# OPI Holland collection for Spring 2012



## SQUALID (Dec 6, 2011)

Spring is here! OPI are releasing a FANTASTIC collection inspired by Holland, the land of tulips, clogs and gouda cheese. Do you like what you see? I'm über excited!



_A roll in the Hague, I have a Herring problem, Wooden Shoe like to know, Red Lights ahead… Where?, Thanks a Windmillion, Pedal Faster Suzi_
_Did you ‘ear about Van Gogh?, Dutch’ya just love OPI?, Gouda Gouda two shoes, I don’t give a Rotterdam, Kiss me on my Tulips, Vampsterdam_









  	And here are my swatches of the whole collection!

  	A roll in the Hague, I have a Herring problem, Wooden Shoe like to know, Red Lights ahead… Where?, Thanks a Windmillion, Pedal Faster Suzi





  	Did you ‘ear about Van Gogh?, Dutch’ya just love OPI?, Gouda Gouda two shoes, I don’t give a Rotterdam, Kiss me on my Tulips, Vampsterdam
_



_


  	Do you have any favourites?


----------



## Anneri (Dec 6, 2011)

Love!!! My bf is Dutch, so just for that reason I'll have to get a few of these! A roll in the Hague, I have a herring problem and Dutch'ya just love OPI look lovely!


----------



## Mac-Guy (Dec 6, 2011)

Anneri said:


> Love!!! My bf is Dutch, so just for that reason I'll have to get a few of these! A roll in the Hague, I have a herring problem and Dutch'ya just love OPI look lovely!


	That's a very good reason.


----------



## SQUALID (Dec 7, 2011)

They're all so pretty. Here's A Roll in the Hague


----------



## LiLBeautyBarbie (Dec 7, 2011)

the colours are beautiful! i'm going to have to pick some up


----------



## xpinkglitter (Dec 7, 2011)

FINALLY! A creme finish hot pink


----------



## Indigowaters (Jan 8, 2012)

When is this collection coming out?


----------

- Explore the material
A: In the thread, why does Anneri say she will have to get a few of these polishes?
B: Summarize the thread in two sentences.
Work from the thread alone, without the data.

- Data supplied

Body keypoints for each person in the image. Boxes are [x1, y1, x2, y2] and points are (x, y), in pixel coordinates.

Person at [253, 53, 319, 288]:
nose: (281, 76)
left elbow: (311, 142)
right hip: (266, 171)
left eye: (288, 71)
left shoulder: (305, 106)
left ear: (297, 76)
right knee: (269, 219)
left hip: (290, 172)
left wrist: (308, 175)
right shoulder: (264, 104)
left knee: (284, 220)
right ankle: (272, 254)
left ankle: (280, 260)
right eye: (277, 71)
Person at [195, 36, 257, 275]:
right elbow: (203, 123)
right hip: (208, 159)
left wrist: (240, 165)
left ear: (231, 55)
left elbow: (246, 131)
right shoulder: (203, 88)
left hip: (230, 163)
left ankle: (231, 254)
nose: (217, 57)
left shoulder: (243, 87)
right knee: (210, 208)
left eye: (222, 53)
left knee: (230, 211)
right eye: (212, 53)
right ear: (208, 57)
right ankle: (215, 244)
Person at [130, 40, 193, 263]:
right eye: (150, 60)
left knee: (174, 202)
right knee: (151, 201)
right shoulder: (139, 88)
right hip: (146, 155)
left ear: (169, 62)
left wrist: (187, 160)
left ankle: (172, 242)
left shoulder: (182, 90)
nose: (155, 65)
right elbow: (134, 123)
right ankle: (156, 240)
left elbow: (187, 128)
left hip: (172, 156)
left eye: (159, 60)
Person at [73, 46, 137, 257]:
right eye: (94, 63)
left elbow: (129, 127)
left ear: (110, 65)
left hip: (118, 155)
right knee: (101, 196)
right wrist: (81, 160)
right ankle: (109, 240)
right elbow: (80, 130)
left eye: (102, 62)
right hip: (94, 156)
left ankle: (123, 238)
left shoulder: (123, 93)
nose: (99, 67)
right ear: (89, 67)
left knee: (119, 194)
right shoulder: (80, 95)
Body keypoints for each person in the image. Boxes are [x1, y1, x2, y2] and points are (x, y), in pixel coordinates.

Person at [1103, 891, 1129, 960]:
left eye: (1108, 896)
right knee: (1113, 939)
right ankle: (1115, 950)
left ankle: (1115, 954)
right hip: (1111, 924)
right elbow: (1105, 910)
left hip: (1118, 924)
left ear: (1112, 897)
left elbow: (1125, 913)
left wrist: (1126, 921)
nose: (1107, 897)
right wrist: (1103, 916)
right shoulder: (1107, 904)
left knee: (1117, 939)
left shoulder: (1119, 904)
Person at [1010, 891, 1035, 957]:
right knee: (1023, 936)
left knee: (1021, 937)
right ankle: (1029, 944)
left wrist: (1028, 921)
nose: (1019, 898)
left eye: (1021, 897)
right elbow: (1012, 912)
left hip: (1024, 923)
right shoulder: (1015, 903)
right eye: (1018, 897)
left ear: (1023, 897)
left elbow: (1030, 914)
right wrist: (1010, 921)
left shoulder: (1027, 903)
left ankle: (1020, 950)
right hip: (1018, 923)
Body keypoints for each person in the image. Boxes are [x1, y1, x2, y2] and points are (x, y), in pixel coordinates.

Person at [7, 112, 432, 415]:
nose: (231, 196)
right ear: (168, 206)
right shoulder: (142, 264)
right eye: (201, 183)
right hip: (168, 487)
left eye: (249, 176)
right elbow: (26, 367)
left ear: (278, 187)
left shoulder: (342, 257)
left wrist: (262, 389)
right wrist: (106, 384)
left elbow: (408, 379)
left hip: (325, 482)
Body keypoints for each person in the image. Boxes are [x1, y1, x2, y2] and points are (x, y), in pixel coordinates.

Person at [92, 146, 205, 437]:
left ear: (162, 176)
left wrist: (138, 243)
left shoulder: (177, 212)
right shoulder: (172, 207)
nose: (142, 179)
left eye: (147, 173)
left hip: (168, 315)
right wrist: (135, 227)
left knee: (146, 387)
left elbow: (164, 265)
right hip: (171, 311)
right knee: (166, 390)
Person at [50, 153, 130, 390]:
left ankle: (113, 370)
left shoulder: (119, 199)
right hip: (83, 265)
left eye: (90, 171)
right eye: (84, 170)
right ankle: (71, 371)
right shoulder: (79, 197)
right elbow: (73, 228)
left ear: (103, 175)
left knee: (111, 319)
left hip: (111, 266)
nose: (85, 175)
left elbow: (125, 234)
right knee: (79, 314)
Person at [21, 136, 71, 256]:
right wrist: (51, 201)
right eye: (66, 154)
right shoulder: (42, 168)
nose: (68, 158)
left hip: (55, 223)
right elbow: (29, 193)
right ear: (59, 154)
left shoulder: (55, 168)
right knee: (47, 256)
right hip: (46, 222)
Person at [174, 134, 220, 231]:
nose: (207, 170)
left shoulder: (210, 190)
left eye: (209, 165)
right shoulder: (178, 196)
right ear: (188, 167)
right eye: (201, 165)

- Task results
A: Her boyfriend is Dutch.

B: SQUALID announces OPI's Spring 2012 collection inspired by Holland and posts swatches of the whole collection. Other members praise the colors and plan to buy some, one welcomes a creme-finish hot pink, and another asks when the collection is coming out.